Für meine Mutter waren Enkel das ewige Leben (= Weiterleben). Aber ich muss sagen, als Enkelkind erinnere ich mich nicht an die Eltern meines Vaters sowie an den Vater meiner Mutter. Alle sind vor meiner Geburt oder bevor ich überhaupt bewusst etwas wahrgenommen habe gestorben. Diese Groß-Eltern sind Erzählungen meiner Eltern, sind Erzählungen von Kindern, die ihre Eltern liebten und halt auch nur einen kleinen Ausschnitt aus deren Leben kannten. Sie waren fern für mich, man verglich unsere Charaktere und war plötzlich "wie die Großmutter oder der Großvater", meist wurde das in einem vermeintlich negativem Zusammenhang gebraucht, weshalb man den Vorfahren gegenüber sehr misstrauisch war. Da mein Vater 49 Jahre alt war als ich geboren wurde und wir uns nie über die Namen sowie die Geburtsdaten meiner Großeltern unterhalten hatten, weiß ich noch nicht mal wie meine Großmutter mit Vornamen hieß geschweige denn wann sie geboren wurde. Das Geburtsdatum meines Großvaters weiß ich auch nur, über unseren amerikanischen Freund Henry, der dies aus alten Militärakten herausholen konnte (mein Großvater war Luftschiffer im Ersten Weltkrieg, also einem Krieg, der vor über Hundert Jahren bereits zu Ende war). Lange Rede kurzer Sinn, die Eltern meines Vaters leben nie in meiner Erinnerung, um so wichtiger ist es mir über meine Mutter zu reden, sie darf nicht in Vergessenheit geraten. Meine Kinder kennen sie nicht, für sie ist sie und mein Vater genauso abstrakt, wie für mich meine väterlichen Großeltern es waren.
1955 Hochzeitsreise meiner Eltern in die Schweiz |
Hochzeitsreise meiner Eltern |
Meine Mutter war eine sehr humorvolle Frau, die zu allen in der Familie Kontakt hielt, die Probleme mit der Rechtschreibung hatte, manchmal Wörter verdrehte, was sehr lustig war. Sie war sehr lebenspraktisch, Probleme wurden nüchtern betrachtet und als Therapie half immer einfach nur arbeiten. Erst als meine Mutter ihren ersten Herzinfarkt hatte, wurde sie etwas mutlos, es war zu einer Zeit in der es bei mir auch nicht weiterzugehen schien. Also haben wir beide uns gegenseitig aus dem emotionalen Sumpf gezogen und jede ist dann ihren Weg weiter gegangen. Eng verbunden waren wir aber immer, wir konnten uns immer gegenseitig trösten und stützen, wenn es einer mal nicht so gut ging. Wir konnten miteinander lachen, besuchten uns gegenseitig. Sie gab mir wertvolle Tipps, nahm aber auch Ratschläge von mir an.
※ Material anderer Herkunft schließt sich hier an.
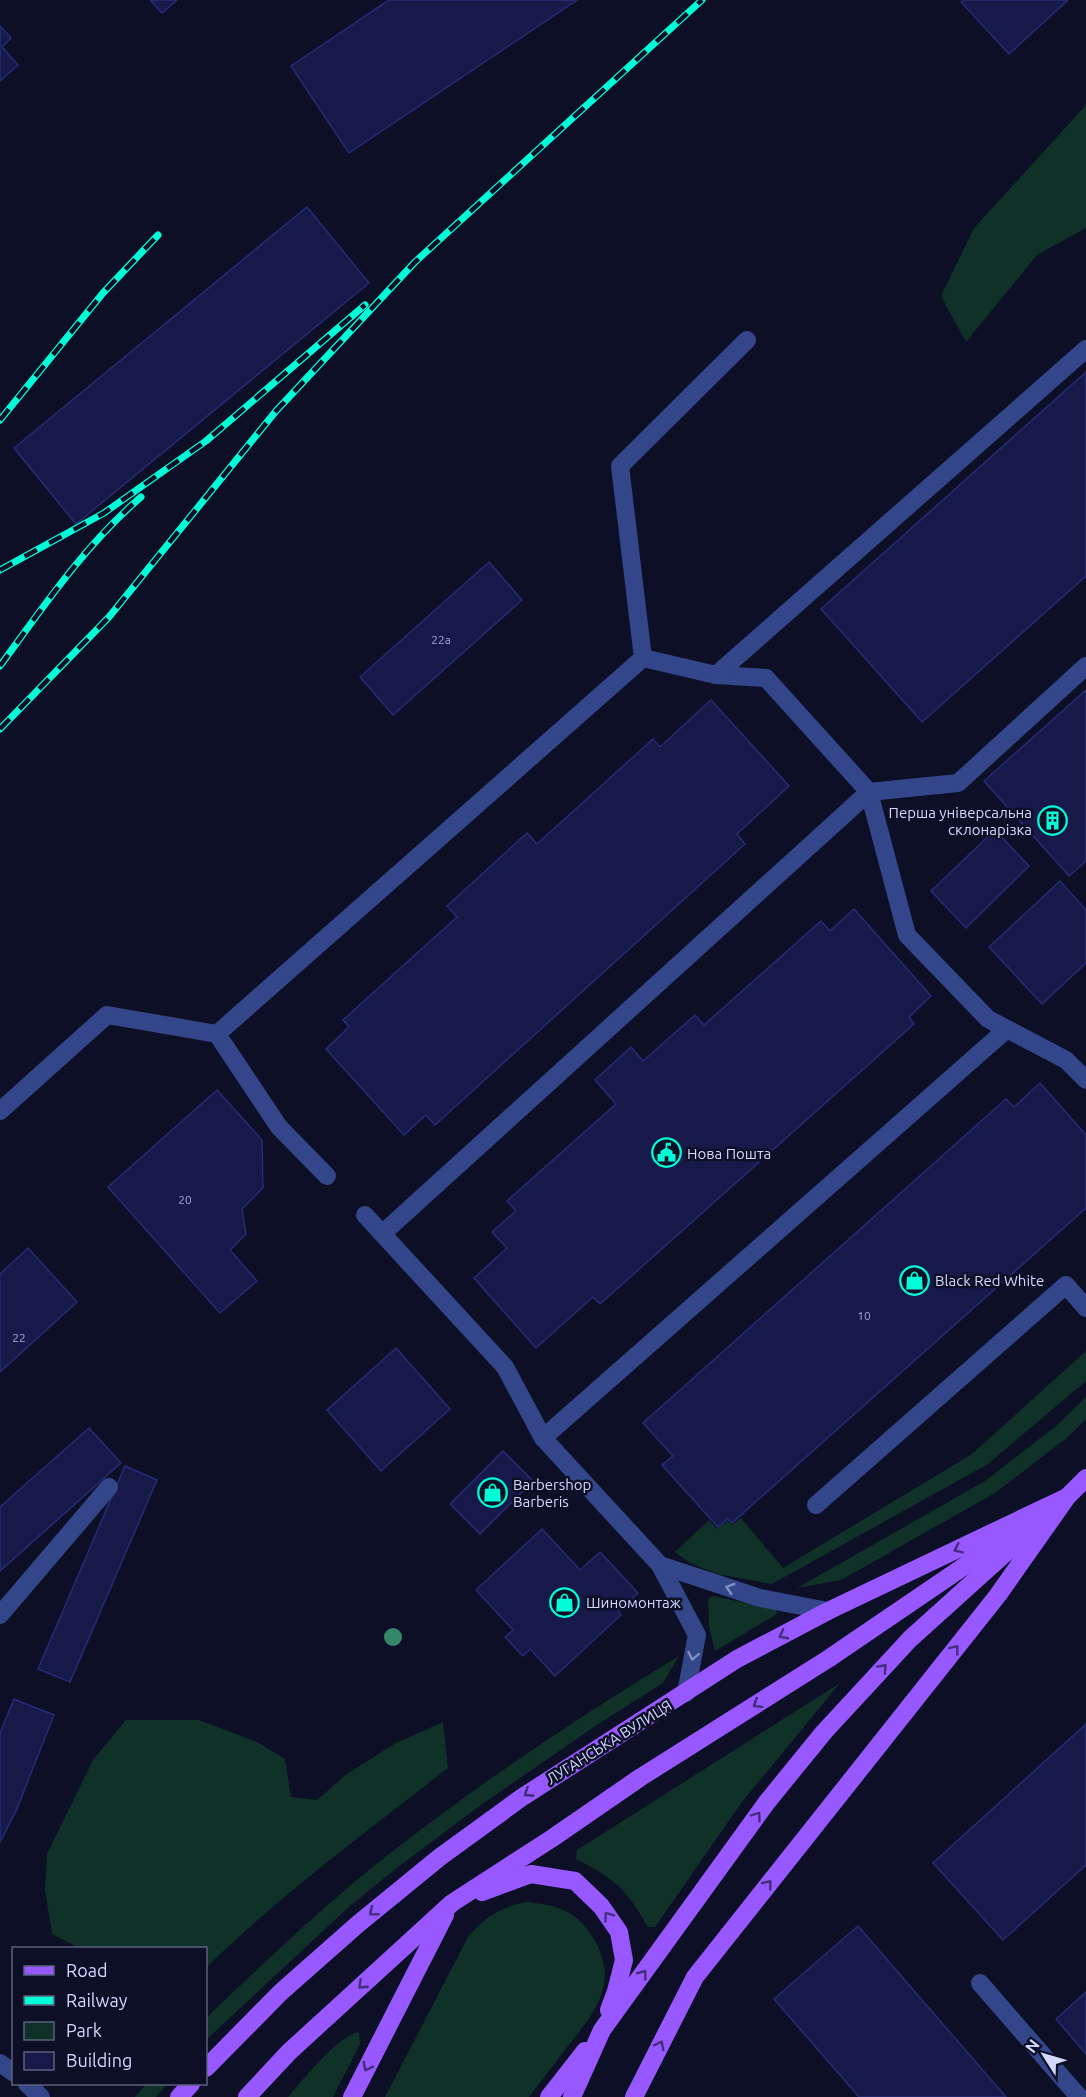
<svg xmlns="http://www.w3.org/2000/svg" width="1086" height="2097" font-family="Ubuntu,sans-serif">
<rect width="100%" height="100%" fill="#0d0f27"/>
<g fill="#0f3127">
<path d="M 1086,105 L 1086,228 L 1037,255 L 966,342 L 941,296 L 974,228 Z"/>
<path d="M 1086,1351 L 1086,1381 L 988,1464 L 772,1584 L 717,1574 L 690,1563 L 675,1552 L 709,1520 L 717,1529 L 728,1521 L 732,1525 L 741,1518 L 783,1568 L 972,1454 Z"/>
<path d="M 1086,1397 L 1086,1419 L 1068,1437 L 995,1493 L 841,1580 L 797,1588 L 985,1481 L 1056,1426 Z"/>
<path d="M 713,1596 L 776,1609 L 777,1614 L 715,1651 L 709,1627 L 708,1599 Z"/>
<path d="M 679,1656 L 663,1683 L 597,1725 L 478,1807 L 402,1864 L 351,1905 L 206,2040 L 206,2018 C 266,1961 327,1902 393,1851 C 484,1780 580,1716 679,1656 Z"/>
<path d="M 840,1683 L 742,1802 L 655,1927 L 648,1927 C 627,1890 614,1878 576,1859 L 577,1850 Z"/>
<path d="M 126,1720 L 199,1720 L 259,1743 L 285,1759 L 291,1797 L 317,1800 L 347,1774 L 394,1744 L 443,1722 L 448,1768 C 366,1832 280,1895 206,1968 L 206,1948 L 79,1948 L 52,1934 L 45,1890 L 47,1854 L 93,1760 Z"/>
<path d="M 525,1902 C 553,1904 576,1910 592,1936 C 620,1981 597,2010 568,2046 C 555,2063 542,2080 529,2097 L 385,2097 L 468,1937 C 486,1916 498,1909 525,1902 Z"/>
<path d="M 359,2032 L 360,2044 L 333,2097 L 288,2097 C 303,2080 338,2035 359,2032 Z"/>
<path d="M 146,2084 L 167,2084 L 156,2097 L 135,2097 Z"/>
</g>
<g fill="#171a49" stroke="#272b77" stroke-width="1.5">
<path d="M 150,0 L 177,0 L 162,13 Z"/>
<path d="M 389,0 L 577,0 L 349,153 L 291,66 Z"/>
<path d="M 964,0 L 1068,0 L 1009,54 L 961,2 Z"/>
<path d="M 0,26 L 11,38 L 2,47 L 18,65 L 0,81 Z"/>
<path d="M 307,207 L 369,283 L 76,524 L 14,448 Z"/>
<path d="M 1086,372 L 1086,576 L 922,722 L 821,609 Z"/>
<path d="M 489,562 L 522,600 L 393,715 L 360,677 Z"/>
<path d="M 1086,690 L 1086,861 L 1069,876 L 984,781 Z"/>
<path d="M 711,700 L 789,786 L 737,834 L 745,844 L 435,1125 L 426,1115 L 404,1135 L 326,1049 L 349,1027 L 343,1020 L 457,917 L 447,906 L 527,833 L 537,844 L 653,739 L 660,747 Z"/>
<path d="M 995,830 L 1029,866 L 966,928 L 931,891 Z"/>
<path d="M 1060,881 L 1086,910 L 1086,963 L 1042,1004 L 989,947 Z"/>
<path d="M 854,909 L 931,996 L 909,1017 L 914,1024 L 600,1304 L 593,1297 L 536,1348 L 474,1278 L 507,1248 L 492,1232 L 516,1211 L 507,1201 L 616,1104 L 595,1080 L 631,1047 L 643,1061 L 695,1015 L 704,1025 L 821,921 L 830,931 Z"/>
<path d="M 1040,1083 L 1086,1135 L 1086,1208 L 732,1523 L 728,1519 L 718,1527 L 662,1465 L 673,1456 L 643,1423 L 1006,1099 L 1014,1107 Z"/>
<path d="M 217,1090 L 262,1140 L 263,1188 L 242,1209 L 246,1234 L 230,1250 L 257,1281 L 220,1313 L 108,1187 Z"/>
<path d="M 28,1248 L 77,1302 L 0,1372 L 0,1274 Z"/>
<path d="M 396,1348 L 450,1409 L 381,1471 L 327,1410 Z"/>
<path d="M 89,1428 L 121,1463 L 0,1571 L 0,1507 Z"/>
<path d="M 503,1451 L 533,1481 L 480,1534 L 450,1504 Z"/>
<path d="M 125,1466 L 157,1480 L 70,1682 L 38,1669 Z"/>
<path d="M 542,1529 L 580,1570 L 600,1552 L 638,1593 L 618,1611 L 621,1615 L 555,1676 L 530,1649 L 523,1656 L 505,1637 L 513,1630 L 476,1590 Z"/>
<path d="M 14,1699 L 54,1715 L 16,1811 L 0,1842 L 0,1733 Z"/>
<path d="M 1086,1724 L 1086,1865 L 1003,1940 L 933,1863 Z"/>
<path d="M 858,1926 L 1006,2097 L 859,2097 L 774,1999 Z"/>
<path d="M 1086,1992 L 1086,2054 L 1056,2019 Z"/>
</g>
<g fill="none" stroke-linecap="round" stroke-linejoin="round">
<g stroke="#34468a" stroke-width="18">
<path d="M 643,658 L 716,675 L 766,678 L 869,792 L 907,935 L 988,1019 L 1066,1060 L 1086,1080"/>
<path d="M 716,675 L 1086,349"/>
<path d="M 217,1034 L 643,658 L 620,466 L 747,340"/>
<path d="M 217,1034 L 279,1127 L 327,1176"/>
<path d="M 0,1111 L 107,1015 L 217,1034"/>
<path d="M 365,1215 L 505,1367 L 543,1438 L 660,1565 L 697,1635 L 686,1693"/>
<path d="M 383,1233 L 869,792 L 958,783 L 1086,666"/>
<path d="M 543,1438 L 1007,1029"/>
<path d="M 816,1505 L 1066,1285 L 1086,1308"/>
<path d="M 660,1565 L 760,1598 L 828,1611"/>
<path d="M 0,1615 L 109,1487"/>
<path d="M 980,1983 L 1079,2097"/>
<path d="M 0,2063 L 14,2073"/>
<path d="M 27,2084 L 41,2097"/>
</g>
<g stroke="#9759ff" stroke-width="18">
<path d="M 482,1892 L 531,1874 L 575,1881 L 601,1906 L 619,1932 L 624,1960 L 616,1991 L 609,2010"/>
<path d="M 206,2068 L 281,1992 L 358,1924 L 440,1857 L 521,1798 L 737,1659 L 828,1611 L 1067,1497"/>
<path d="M 179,2097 L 191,2084"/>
<path d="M 247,2097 L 289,2052 L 452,1903 L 551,1839 L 641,1777 L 828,1659 L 1016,1531"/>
<path d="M 352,2097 L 445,1915"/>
<path d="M 549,2097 L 585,2051"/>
<path d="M 572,2097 L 602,2030 L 767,1802 L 824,1732 L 910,1639 L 1053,1510"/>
<path d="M 634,2097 L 695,1977 L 998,1595 L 1067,1497 L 1086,1478"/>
</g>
<defs>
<g id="rail">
<path d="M 0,420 L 103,293 L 158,235"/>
<path d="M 0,570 L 104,513 L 206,441 L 365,305"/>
<path d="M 0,666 C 43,607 85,545 141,497"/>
<path d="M 0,729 L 109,617 L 276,411 L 415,262 L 702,0"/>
</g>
</defs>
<use href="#rail" stroke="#00fdd7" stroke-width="7"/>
<use href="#rail" stroke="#0d0f27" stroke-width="4.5" stroke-dasharray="14" stroke-linecap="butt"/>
</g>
<circle fill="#348768" cx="393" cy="1637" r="9"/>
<defs><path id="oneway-chevron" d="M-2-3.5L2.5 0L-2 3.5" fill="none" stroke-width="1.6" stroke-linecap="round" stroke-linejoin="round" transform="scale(1.5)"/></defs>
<g stroke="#442d7d">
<use href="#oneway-chevron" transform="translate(958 1549) rotate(154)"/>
<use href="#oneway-chevron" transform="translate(783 1635) rotate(152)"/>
<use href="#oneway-chevron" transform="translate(955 1649) rotate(-52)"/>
<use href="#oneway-chevron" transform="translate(883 1668) rotate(-47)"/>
<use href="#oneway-chevron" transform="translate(757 1704) rotate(148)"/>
<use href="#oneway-chevron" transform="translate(528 1793) rotate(147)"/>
<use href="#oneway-chevron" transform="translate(757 1816) rotate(-54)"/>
<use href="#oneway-chevron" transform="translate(768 1884) rotate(-52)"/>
<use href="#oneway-chevron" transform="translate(373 1912) rotate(141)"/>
<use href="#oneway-chevron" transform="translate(608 1916) rotate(-125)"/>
<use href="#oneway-chevron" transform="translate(643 1974) rotate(-53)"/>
<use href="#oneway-chevron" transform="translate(362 1985) rotate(137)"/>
<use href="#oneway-chevron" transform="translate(660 2045) rotate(-63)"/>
<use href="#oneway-chevron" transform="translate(367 2067) rotate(117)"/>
</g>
<g stroke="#8390c4">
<use href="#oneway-chevron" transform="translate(730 1588) rotate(-162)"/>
<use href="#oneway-chevron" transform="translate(693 1656) rotate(101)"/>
</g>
<defs>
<symbol id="building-ring" viewBox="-11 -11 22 22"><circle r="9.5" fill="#0d0f27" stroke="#00fdd7" stroke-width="1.5"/><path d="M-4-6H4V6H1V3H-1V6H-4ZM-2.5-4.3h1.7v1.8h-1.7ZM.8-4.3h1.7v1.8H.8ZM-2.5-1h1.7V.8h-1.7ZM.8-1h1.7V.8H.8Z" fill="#00fdd7"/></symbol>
<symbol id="civic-ring" viewBox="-11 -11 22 22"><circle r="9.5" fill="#0d0f27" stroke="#00fdd7" stroke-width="1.5"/><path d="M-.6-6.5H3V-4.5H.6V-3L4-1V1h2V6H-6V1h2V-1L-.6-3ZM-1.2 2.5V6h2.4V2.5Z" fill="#00fdd7"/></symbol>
<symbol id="shop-ring" viewBox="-11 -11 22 22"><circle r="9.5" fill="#0d0f27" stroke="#00fdd7" stroke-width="1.5"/><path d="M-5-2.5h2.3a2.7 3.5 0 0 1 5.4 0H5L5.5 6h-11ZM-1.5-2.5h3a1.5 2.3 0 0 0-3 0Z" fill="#00fdd7"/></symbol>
</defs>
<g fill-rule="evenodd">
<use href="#building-ring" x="1036" y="804" width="33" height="33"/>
<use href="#civic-ring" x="650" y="1136" width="33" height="33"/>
<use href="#shop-ring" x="898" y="1264" width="33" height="33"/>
<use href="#shop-ring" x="476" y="1476" width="33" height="33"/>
<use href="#shop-ring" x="548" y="1586" width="33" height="33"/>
</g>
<g text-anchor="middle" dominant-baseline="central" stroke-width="5" stroke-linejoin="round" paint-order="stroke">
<g font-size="12" fill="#a3a9d2">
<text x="441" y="639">22а</text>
<text x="185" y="1199">20</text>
<text x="864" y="1315">10</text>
<text x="19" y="1337">22</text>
</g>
<g font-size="15" fill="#d2d9ff" stroke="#0d0f27" text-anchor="start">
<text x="1032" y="812" text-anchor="end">Перша універсальна<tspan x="1032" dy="17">склонарізка</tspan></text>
<text x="687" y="1153">Нова Пошта</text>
<text x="935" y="1280">Black Red White</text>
<text x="513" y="1484">Barbershop<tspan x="513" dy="17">Barberis</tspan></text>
<text x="586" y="1602">Шиномонтаж</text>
</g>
<g font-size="15" fill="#d2d9ff" stroke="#0d0f27">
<text transform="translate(609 1742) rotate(-32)">ЛУГАНСЬКА ВУЛИЦЯ</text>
</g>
</g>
<rect x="12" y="1947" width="195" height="138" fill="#0d0f27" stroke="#5c607d" stroke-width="1.5"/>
<rect x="24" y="1966" width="30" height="9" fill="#9759ff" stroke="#5c607d" stroke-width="1.5"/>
<text x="66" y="1977" font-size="18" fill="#d2d9ff">Road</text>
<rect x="24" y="1996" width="30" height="9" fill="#00fdd7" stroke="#5c607d" stroke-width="1.5"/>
<text x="66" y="2007" font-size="18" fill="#d2d9ff">Railway</text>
<rect x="24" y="2022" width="30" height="18" fill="#0f3127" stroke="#5c607d" stroke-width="1.5"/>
<text x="66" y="2037" font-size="18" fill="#d2d9ff">Park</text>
<rect x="24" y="2052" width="30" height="18" fill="#171a49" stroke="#5c607d" stroke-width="1.5"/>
<text x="66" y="2067" font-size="18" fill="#d2d9ff">Building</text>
<g transform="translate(1044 2055) rotate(307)" stroke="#0d0f27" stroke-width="4.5" paint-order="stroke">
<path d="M0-4.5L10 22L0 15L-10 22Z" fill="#d2d9ff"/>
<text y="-9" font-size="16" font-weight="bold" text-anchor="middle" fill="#d2d9ff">N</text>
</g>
</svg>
Sie kam mit meinem schwierigen Mann klar, mochte ihn sogar und machte sich mehr Sorgen um ihn wie seine eigene Mutter.
Meine Mutter war einfach eine tolle Frau, die ihr durch die Zeitgeschichte nicht einfaches Leben, so selbstbestimmt wie möglich gelebt hat, die keine Sündenböcke brauchte, Freude am Leben und am Essen hatte. Ihre Kinder liebevoll versorgt, aber nicht verwöhnt hat und vor allem dafür gesorgt hat, dass wir zusammenhalten, weit über ihren Tod hinaus. In Zeiten in denen ich mich von allen verlassen fühle, ist meine Mutter immer noch da und tröstet mich, liebt mich bedingungslos. Ich denke, dass diese Liebe meiner Eltern mit der größte Schatz meines Lebens ist.